It may be noted that under the Indian Income-tax Act, 1922, there was no provision for informing the Collector of any tax paid or about the time granted for payment subsequent to the issue of such certificate. This defect has been remedied by the introduction of sections 224 and 225 in the Indian Income-tax Act, 1961, by empowering the Income-tax Officer to inform the Tax Recovery Officer, of any tax paid or time granted for payment subsequent to the issue of such a certificate by him.
So far as the certificate granted by the Income-tax Officer under section 46(2) of the Indian Income-tax Act, 1922, for recovery of tax for an amount in excess of the liability of the assessee is concerned, there can be no doubt that the subsequent attachment and sale in pursuance of such certificate are illegal. In Santhosha Nadar v. First Additional Income-tax Officer, a Bench of this court held that a certificate issued under section 46(2) showing an amount in excess of what was actually due as arrears of tax did not vitiate the certificate itself but the Collector had jurisdiction even on the basis of the certificate to recover only the amount actually due. It was held that, as the Collector had no jurisdiction under the Revenue Recovery Act either to attach or to bring to sale properties for recovering a sum higher than what was legally due, the subsequent sale was vitiated. As already stated in this case, there is no dispute that the certificate as well as the attachment and sale were for a higher amount than the tax due. It follows, therefore, that the Collector had no jurisdiction to attach or to bring to sale the properties for a higher amount than what was actually due, and the sale will have to be set aside. In Vimlaben Khimji v. Manvikar, it was held by the Bombay High Court that when a prohibitory order issued by the Collector for recovery of an amount in excess of the aggregate liability, the prohibitory order was illegal and liable to be set aside.

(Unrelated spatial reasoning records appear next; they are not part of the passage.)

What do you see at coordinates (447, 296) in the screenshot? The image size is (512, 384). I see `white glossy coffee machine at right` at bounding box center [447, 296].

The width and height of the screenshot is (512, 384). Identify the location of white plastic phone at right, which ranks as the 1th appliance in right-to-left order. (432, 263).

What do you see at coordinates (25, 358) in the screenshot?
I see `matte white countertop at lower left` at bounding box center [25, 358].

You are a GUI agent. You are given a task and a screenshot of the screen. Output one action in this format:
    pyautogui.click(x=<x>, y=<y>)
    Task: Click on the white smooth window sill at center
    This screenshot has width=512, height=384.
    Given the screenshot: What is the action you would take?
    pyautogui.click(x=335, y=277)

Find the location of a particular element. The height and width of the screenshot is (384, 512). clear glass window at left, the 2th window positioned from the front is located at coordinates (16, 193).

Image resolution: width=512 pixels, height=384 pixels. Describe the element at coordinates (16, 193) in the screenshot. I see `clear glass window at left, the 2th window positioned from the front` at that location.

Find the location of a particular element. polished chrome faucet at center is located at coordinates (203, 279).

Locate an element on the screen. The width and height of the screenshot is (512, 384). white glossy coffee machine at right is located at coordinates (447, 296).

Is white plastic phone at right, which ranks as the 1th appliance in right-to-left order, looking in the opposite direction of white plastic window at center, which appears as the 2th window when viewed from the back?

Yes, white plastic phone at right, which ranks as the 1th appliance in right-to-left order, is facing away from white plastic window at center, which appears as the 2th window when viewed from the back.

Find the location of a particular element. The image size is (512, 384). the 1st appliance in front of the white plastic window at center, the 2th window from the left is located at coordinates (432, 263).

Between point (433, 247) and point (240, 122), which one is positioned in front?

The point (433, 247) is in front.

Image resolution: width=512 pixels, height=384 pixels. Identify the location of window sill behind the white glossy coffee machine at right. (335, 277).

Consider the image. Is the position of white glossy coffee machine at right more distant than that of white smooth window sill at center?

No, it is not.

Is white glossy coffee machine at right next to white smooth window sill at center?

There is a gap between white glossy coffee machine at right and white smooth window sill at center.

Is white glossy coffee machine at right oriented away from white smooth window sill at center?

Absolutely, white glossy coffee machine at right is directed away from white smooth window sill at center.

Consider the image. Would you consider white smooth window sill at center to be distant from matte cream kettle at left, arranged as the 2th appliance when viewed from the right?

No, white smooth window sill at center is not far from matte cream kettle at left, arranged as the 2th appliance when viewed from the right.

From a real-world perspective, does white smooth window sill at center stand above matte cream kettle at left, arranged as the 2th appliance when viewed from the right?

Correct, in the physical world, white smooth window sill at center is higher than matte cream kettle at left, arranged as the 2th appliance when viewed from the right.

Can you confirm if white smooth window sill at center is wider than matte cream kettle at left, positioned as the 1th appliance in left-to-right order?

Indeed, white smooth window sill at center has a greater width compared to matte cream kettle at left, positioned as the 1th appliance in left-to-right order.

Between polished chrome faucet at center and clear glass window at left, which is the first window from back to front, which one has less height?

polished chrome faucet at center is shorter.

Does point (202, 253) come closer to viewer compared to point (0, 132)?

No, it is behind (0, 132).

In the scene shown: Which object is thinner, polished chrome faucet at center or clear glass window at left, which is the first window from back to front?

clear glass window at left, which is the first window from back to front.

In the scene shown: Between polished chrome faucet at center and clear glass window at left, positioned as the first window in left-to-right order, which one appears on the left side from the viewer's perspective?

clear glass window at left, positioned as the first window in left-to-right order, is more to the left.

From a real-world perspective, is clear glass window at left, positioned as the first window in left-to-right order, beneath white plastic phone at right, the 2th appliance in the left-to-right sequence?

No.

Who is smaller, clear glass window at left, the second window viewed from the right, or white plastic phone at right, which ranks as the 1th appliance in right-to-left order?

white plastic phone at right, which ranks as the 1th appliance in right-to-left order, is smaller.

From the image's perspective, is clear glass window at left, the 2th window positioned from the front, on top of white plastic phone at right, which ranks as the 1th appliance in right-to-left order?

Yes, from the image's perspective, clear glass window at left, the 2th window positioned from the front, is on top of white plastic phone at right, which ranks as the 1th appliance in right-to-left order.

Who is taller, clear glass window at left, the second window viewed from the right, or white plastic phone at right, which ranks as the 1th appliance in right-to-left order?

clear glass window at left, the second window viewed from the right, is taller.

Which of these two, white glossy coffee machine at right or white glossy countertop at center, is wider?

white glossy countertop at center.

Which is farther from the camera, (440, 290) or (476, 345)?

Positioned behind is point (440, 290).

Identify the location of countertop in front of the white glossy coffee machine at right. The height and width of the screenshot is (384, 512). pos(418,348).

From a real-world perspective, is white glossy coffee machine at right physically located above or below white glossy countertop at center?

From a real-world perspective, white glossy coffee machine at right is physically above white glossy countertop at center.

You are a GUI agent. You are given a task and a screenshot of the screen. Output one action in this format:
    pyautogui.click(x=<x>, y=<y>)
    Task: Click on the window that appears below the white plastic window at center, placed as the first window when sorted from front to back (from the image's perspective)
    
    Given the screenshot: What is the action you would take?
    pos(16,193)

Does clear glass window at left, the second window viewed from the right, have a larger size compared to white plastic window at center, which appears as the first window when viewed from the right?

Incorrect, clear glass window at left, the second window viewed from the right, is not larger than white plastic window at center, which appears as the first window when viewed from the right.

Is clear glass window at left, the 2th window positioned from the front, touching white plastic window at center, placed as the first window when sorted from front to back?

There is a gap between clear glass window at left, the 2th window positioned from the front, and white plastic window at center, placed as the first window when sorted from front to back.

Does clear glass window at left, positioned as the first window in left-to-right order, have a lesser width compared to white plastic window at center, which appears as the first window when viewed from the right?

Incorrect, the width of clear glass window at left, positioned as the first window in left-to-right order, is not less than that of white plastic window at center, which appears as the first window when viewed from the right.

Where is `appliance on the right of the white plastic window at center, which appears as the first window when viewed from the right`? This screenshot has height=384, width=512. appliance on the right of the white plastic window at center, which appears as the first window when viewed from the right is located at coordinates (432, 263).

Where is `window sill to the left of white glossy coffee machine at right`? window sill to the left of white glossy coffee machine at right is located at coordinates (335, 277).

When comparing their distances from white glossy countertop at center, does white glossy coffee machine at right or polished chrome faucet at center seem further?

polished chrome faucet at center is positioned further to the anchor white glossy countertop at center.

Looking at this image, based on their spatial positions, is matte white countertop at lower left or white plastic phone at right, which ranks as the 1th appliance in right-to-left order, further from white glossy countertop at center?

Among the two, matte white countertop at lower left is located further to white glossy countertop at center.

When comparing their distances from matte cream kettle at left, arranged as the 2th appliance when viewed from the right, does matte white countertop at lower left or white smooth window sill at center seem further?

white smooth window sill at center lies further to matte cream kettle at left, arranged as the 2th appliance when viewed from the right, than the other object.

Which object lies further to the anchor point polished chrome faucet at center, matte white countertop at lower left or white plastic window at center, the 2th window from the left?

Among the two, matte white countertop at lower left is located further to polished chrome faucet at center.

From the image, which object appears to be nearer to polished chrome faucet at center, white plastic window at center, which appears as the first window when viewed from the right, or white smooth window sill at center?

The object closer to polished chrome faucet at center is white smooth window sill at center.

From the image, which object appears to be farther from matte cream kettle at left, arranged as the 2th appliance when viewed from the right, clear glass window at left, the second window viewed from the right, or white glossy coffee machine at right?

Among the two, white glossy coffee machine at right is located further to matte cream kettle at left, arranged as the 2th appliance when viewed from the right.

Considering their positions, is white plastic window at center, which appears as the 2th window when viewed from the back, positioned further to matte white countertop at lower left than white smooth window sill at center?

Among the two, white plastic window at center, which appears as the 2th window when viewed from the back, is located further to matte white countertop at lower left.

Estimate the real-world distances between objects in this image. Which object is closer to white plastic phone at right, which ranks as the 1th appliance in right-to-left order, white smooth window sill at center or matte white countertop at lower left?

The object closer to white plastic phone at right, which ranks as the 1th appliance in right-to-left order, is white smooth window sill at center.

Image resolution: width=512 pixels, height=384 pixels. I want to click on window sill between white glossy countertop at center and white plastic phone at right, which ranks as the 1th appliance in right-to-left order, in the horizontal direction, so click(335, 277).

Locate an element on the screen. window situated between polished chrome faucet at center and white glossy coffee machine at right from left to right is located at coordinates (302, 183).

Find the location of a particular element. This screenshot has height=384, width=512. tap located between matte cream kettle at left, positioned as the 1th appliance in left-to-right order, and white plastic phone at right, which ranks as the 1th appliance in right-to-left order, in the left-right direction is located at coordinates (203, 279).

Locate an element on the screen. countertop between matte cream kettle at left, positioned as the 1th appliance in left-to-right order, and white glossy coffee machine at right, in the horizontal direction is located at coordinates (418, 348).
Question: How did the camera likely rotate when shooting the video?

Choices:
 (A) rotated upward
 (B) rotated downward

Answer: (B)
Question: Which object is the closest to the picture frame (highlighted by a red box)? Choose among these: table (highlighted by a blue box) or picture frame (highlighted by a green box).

The petition will have to be allowed on the authority of the Bench decision of this court in Santhosha Nadar v. First Additional Income-tax Officer, Tuticorin.
It was contended on behalf of the respondents that after possession was taken over by the purchaser on February 7, 1962, the petitioner issued a suit notice on March 31, 1962, but failed to file a suit. It was submitted that as the petitioner had a right to agitate this question by way of a suit and as he failed to institute a suit after giving notice, this court should not interfere by issuing a writ of certiorari. This contention cannot be accepted, as the existence of an alternative remedy does not always bar the issue of a writ. In this case it is clear that the attachment and subsequent sale by the Collector are illegal and without jurisdiction and cannot be sustained in law. It will not be appropriate at this stage to deny the relief to the petitioner on the ground that an alternative remedy is available.
Mr. V. V. Raghavan, learned counsel for the second respondent-auction purchaser, submitted that if the writ is to be allowed his rights as an innocent purchaser would be adversely affected. This result could not be avoided, as the attachment and sale could not be upheld in law. In the result the writ petition is allowed. No order as to costs.